Create an entry in crypttab and fstab.

# vi /etc/crypttab
myfiles /dev/sdb /etc/crypt_file

# vi /etc/fstab
/dev/mapper/myfiles /myfiles ext4 defaults 0 0

Let’s take a reboot to confirm the functionality.

# reboot

Before reboot, cross check the fstab and crypttab for any misconfigurations.

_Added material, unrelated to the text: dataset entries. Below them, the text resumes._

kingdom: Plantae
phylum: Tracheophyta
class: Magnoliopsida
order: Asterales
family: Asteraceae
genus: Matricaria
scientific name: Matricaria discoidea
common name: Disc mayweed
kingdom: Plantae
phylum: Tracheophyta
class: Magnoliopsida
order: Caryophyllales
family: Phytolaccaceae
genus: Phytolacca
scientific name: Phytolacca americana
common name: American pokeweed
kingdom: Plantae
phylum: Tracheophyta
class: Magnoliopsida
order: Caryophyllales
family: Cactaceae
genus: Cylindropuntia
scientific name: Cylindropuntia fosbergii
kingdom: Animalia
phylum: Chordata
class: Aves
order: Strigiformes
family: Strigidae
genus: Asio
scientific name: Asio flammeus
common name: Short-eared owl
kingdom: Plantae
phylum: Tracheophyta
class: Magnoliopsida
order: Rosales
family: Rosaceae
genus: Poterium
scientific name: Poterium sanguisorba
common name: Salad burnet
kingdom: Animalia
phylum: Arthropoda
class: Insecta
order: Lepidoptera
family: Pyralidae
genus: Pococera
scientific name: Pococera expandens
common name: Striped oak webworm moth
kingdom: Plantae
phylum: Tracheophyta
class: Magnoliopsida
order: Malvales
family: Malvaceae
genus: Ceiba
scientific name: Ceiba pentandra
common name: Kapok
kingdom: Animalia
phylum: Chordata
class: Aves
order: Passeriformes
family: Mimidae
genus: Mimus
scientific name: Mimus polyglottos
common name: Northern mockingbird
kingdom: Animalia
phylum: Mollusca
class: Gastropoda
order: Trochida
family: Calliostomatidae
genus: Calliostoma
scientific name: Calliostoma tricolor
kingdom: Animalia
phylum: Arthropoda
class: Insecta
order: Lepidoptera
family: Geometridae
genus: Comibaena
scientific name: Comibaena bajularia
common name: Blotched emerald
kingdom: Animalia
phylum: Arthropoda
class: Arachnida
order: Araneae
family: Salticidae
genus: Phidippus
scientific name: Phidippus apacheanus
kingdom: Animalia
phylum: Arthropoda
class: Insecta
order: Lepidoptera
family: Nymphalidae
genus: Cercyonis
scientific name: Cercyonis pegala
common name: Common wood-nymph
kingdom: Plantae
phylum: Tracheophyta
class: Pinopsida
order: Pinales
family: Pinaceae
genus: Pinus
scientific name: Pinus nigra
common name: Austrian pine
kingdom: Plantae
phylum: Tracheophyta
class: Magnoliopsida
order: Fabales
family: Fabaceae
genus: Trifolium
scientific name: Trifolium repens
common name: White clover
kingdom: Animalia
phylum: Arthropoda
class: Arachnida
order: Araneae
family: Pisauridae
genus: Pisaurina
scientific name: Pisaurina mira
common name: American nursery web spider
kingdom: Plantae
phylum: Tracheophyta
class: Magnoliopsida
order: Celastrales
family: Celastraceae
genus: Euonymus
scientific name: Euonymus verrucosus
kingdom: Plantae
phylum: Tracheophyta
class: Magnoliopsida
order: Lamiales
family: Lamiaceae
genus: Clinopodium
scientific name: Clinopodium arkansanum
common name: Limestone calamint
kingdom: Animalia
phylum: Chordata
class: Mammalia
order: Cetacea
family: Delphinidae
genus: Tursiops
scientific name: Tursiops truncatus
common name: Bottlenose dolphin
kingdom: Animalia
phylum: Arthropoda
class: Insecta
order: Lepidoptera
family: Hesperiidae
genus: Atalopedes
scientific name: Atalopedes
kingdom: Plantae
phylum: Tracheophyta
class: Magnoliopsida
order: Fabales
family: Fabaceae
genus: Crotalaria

Verifying Encrypted Filesystem

Filesystem successfully mounted after the reboot.

[root@rhel7 ~]# uptime
12:17:08 up 0 min, 2 users, load average: 1.10, 0.28, 0.10
[root@rhel7 ~]# 
[root@rhel7 ~]# df -h /myfiles/
Filesystem Size Used Avail Use% Mounted on
/dev/mapper/myfiles 20G 45M 19G 1% /myfiles
[root@rhel7 ~]#

That’s it we have done with creating an Encrypted file System and made it as persistent mount point during reboots.

Conclusion:

To create an encrypted filesystem we have used luksformat with cryptsetup, by following we have seen how to open an encrypted filesystem using luksOpen. By following the filesystems are created and mounted persistently across the reboot. Finally rebooted the server to confirm the configuration. Thus it’s easy to configure the encrypted logical volume or RAW disk in Linux.